Planting Seeds - Food & Farming News from CDFA

The “Iron Wolf” and whole orchard recycling – from the California Almond Board

California almond growers are examining new ways to deal with tree biomass produced by the removal of old orchards other than cogeneration burning. While sending the biomass to cogeneration converts the wood to electricity, returning the wood back to the soil would return the nutrients and energy back to the soil ecosystem.

Thus, one concept getting closer attention is whole orchard recycling – grinding up entire almond orchards and incorporating the tree biomass into the soil, returning nutrients, improving the soil quality, and potentially sequestering the carbon contained in the wood chips.

The potential benefits of whole orchard recycling on soil quality and subsequent trees replanted in that orchard have been the subject of Almond Board-funded research by Dr. Brent Holtz of the UC Cooperative Extension Service in San Joaquin County and were discussed and demonstrated recently as a grower field day in the Central Valley.

Using a 50-ton “Iron Wolf” rototiller capable of grinding standing whole trees and incorporating chips into the soil, peach trees in an old orchard were shredded and incorporated in a plot, with trees in another plot burned and the ashes spread on the soil surface. Almond trees planted in both plots were fertilized normally. By the third year, the nutrients were significantly greater where trees were ground up and incorporated into the soil. By the 6th year, the whole-orchard chip incorporation treatment resulted in increased organic matter, soil carbon storage, nutrients and microbial diversity, including beneficial fungi, as well as increased water-holding capacity of the soil.

An almond life cycle assessment (LCA) study released last year by UC Davis showed that almond trees accumulate and store significant amounts of carbon in the woody biomass during the average 25 year lifespan of an orchard.   If the woody biomass is incorporated into the soil at the end of the orchard’s life, carbon in the wood is only gradually released by soil microbes, extending the carbon sequestration. Thus, orchard recycling could contribute to reducing the carbon footprint of almonds.

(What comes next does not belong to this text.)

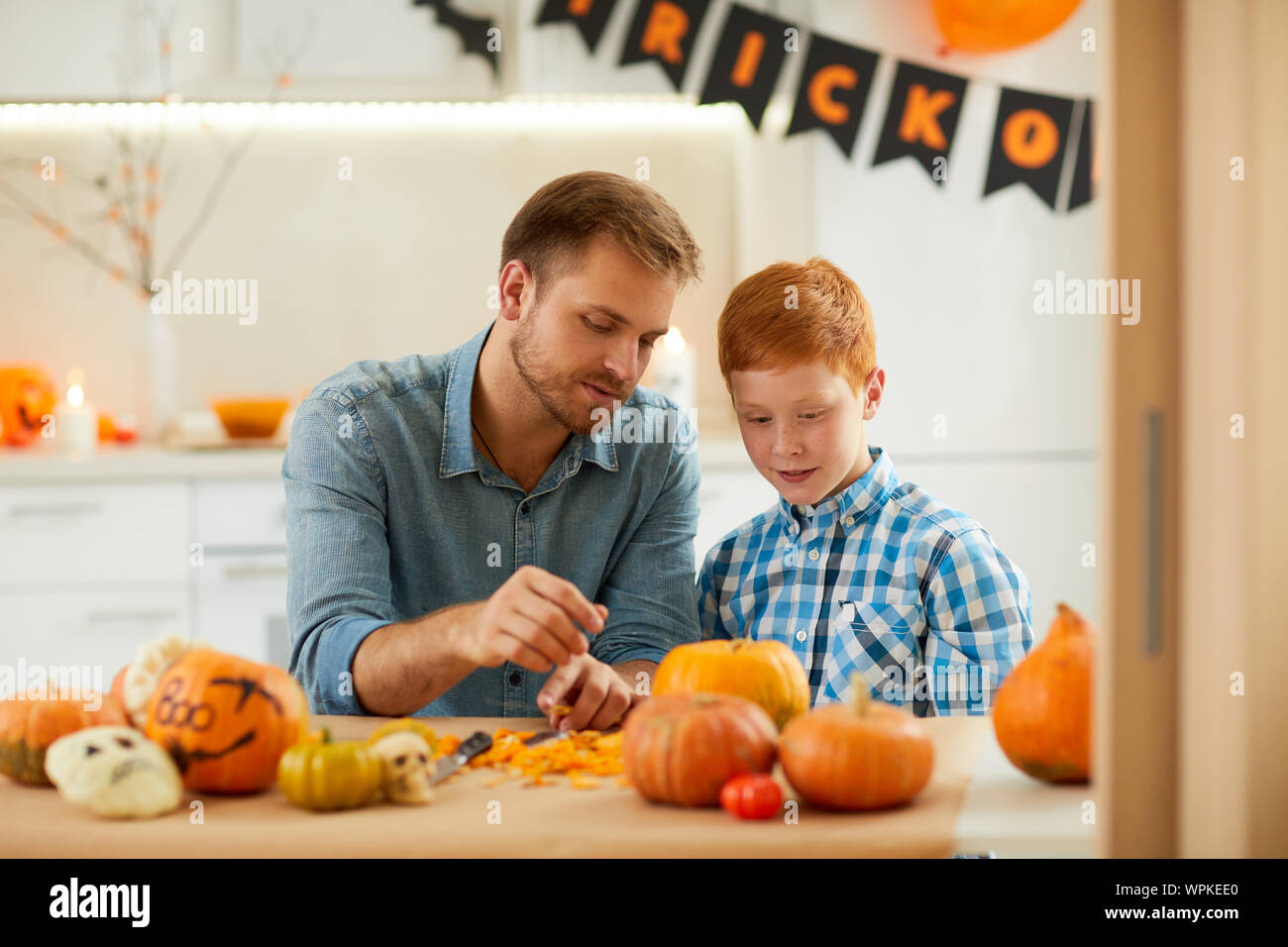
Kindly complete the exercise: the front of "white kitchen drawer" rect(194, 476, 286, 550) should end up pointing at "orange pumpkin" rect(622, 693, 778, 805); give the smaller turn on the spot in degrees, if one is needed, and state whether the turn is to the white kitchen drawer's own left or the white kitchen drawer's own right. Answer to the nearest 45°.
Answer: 0° — it already faces it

“This first research trial of some 6 years provides some very intriguing results indicating a potentially sustainable solution to orchard biomass, though additional work is needed about its impacts under variable orchard and soil conditions to prove its feasibility for all California almond orchards,” said the Almond Board’s Dr. Gabriele Ludwig, Director, Sustainability & Environmental Affairs. “The Almond Board will continue to invest in research opportunities to prove this technique.”